DATA FOR PROCESSING =
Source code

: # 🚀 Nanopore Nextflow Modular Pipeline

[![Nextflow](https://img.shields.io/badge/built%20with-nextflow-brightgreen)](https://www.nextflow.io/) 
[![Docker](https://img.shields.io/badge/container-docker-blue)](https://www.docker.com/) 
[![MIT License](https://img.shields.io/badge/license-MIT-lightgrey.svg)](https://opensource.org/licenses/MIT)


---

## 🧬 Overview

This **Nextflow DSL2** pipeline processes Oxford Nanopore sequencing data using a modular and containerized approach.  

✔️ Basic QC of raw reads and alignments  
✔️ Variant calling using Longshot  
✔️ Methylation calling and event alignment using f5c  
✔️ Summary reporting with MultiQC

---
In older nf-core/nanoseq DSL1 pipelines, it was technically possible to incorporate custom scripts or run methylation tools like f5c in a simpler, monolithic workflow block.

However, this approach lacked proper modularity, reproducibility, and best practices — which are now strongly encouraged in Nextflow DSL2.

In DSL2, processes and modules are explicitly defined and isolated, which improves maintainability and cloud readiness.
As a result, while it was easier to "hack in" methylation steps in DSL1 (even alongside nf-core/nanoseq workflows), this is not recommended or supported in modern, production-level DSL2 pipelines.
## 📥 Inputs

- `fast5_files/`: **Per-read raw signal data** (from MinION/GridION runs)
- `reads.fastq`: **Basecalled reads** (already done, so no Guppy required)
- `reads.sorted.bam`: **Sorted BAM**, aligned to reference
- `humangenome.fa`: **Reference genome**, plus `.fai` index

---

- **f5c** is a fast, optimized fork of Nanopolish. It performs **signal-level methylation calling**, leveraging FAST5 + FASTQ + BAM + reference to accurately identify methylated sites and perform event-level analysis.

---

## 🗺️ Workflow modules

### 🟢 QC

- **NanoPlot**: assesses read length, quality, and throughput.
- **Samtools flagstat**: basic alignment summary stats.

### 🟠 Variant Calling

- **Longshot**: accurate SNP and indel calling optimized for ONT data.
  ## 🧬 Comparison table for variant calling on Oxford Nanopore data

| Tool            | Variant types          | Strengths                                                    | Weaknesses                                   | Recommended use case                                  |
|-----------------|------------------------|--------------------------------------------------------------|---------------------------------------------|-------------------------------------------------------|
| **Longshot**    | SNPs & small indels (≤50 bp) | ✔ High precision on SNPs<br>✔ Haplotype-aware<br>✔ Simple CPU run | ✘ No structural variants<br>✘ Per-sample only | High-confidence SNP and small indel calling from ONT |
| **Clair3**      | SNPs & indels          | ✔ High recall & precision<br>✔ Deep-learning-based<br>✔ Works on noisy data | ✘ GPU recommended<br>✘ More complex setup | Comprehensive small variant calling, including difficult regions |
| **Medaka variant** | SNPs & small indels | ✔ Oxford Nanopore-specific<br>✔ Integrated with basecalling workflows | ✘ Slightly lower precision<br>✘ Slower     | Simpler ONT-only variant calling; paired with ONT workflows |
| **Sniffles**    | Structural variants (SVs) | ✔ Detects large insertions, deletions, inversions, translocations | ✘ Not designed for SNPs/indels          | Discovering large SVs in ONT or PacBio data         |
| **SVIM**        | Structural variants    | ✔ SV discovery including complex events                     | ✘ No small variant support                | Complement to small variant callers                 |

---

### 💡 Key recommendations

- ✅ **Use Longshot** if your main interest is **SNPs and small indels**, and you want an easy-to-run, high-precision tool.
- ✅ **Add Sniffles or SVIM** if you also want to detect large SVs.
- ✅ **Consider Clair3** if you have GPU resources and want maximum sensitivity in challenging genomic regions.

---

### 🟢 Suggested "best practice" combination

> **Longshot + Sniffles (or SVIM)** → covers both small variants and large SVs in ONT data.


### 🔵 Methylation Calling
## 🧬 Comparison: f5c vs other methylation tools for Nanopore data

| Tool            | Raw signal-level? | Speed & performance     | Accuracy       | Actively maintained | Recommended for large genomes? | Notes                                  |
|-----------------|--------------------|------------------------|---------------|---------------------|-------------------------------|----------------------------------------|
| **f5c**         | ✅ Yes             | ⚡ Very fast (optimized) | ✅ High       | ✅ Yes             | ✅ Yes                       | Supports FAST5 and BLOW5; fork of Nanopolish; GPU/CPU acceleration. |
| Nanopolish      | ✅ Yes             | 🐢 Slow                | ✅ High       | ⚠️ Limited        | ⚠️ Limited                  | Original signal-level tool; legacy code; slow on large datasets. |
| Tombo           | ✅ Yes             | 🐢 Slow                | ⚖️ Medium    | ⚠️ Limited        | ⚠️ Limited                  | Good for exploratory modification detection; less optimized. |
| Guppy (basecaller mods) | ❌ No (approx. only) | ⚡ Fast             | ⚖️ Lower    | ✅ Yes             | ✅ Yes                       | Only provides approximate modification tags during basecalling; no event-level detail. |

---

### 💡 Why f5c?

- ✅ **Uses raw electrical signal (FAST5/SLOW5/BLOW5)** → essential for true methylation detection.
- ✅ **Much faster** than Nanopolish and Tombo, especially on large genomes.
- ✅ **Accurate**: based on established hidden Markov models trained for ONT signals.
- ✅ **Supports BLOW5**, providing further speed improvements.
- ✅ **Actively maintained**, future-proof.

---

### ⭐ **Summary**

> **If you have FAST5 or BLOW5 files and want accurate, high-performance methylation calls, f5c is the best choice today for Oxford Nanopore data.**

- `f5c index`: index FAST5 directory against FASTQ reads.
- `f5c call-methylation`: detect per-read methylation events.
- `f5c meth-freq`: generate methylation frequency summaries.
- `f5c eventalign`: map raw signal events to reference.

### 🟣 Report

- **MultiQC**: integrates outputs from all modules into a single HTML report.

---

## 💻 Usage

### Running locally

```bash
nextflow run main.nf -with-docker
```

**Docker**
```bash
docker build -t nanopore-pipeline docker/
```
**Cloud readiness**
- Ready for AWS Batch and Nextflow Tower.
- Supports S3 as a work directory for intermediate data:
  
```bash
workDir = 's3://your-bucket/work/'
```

...

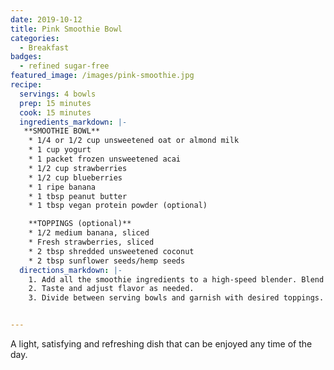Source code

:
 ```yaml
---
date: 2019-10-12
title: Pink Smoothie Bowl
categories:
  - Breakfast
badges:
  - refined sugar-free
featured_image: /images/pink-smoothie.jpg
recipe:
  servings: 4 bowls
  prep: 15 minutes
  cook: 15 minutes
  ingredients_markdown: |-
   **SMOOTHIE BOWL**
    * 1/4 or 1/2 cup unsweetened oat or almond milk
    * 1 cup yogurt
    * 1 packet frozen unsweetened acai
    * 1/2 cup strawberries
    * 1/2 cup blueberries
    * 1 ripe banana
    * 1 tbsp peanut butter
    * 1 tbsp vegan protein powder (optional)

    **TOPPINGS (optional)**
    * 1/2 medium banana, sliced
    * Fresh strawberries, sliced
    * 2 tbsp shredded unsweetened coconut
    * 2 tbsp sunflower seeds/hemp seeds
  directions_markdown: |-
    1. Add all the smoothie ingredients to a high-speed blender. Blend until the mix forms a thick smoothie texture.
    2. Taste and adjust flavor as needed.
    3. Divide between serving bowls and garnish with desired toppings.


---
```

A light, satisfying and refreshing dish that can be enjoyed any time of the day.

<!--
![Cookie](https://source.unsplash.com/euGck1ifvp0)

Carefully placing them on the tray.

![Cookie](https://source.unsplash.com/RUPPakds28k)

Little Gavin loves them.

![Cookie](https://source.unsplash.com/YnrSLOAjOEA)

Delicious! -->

DESCRIPTION OF THE TASK =
What lines above contain the word "modification"? Return each such line.

TASK RESULT =
| Tombo           | ✅ Yes             | 🐢 Slow                | ⚖️ Medium    | ⚠️ Limited        | ⚠️ Limited                  | Good for exploratory modification detection; less optimized. |
| Guppy (basecaller mods) | ❌ No (approx. only) | ⚡ Fast             | ⚖️ Lower    | ✅ Yes             | ✅ Yes                       | Only provides approximate modification tags during basecalling; no event-level detail. |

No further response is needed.